Adding a new data node craters indexing rate

Versions (relevant - OpenSearch/Dashboard/Server OS/Browser):

2.19.1 and 3.1.0

Describe the issue:

After adding a new server to the cluster, we eventually see a huge dropoff in the indexing rate. The queue for Logstash servers writing to Opensearch completely fills up and our available logs starts falling behind. Removing the new server(s) immediately fixes this situation.

We first noticed this when adding 3 new nodes. It happened again when adding a different node. All servers have the same specs and match other nodes in the cluster. It’s stable with 56 data nodes. We have another cluster with similar hardware with 63 nodes that’s never had this issue.
All 4 of the cursed nodes are in the same rack and on the same switch, but other servers in that rack and switch aren’t having problems.

Upgrading from 2.19.1 to 3.1.0 didn’t help. We’re using segment replication on 600+ indices, so the bug in 3.2.0 and 3.3.1 prevents us from upgrading to those.

We finally got the Prometheus exporter installed and after the most recent test of adding 1 node the opensearch_fs_io_total_write_operations metric jumped, as expected, but it stayed higher than any other node in the cluster.

Just to add to the mystery, the dropoff isn’t predictable. It’s happened after ~45 minutes, ~4 hours, ~16 hours, and ~38 hours.

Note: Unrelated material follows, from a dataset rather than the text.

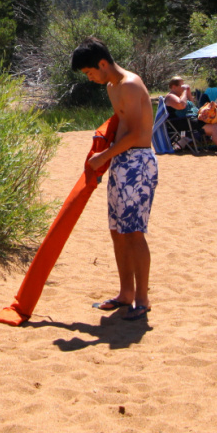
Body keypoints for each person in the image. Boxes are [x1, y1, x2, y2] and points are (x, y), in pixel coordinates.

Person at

@reshippie To get more insight, when this happens again are you able to run the below commands:

GET _cat/nodes?v&h=name,ip,heap.percent,ram.percent,cpu,load_1m,master,disk.used_percent,disk.avail
GET _nodes/stats/fs,indices,thread_pool,os,jvm?pretty
GET _cat/thread_pool/write?v&h=node_name,active,queue,rejected,completed
GET _nodes/hot_threads?threads=3&ignore_idle_threads=true

Can you also check for any shards being reallocating using the below

GET _cat/shards?h=index,shard,prirep,state,node

And run allocation/explain api on the shards in question:

POST _cluster/allocation/explain
{
  "index": "index_name",
  "shard": 0,
  "primary": true
}

How much data is being ingested into this cluster when you add a node?

Usually when a node is added there can be a lot of reallocation taking place and if heavy indexing is done at the same time this can case issues, but since in your case the problem can take up to 38 hours to surface. This seems to point to a problem with disk on those for nodes, as opposed to the actually operation of the OpenSearch.

I’m not sure this is an Opensearch issue, but the fact that it’s not limited to a single server has me considering everything. I’ve run out of good ideas, so I’m coming up with bad ones. I’ll try your commands during our next test.

Normally we’d be doing 150k/sec at that time of day. The graph for the 4 hours after things went bad became very spiky. A few peaks hit over 200k, but there were troughs down to 20k.

It turns out it was a hardware/OS issue. MD RAID on Debian 12 isn’t playing nice. All of our other servers with MD RAID are on Debian 11 and our servers on Debian 12 have HW RAID.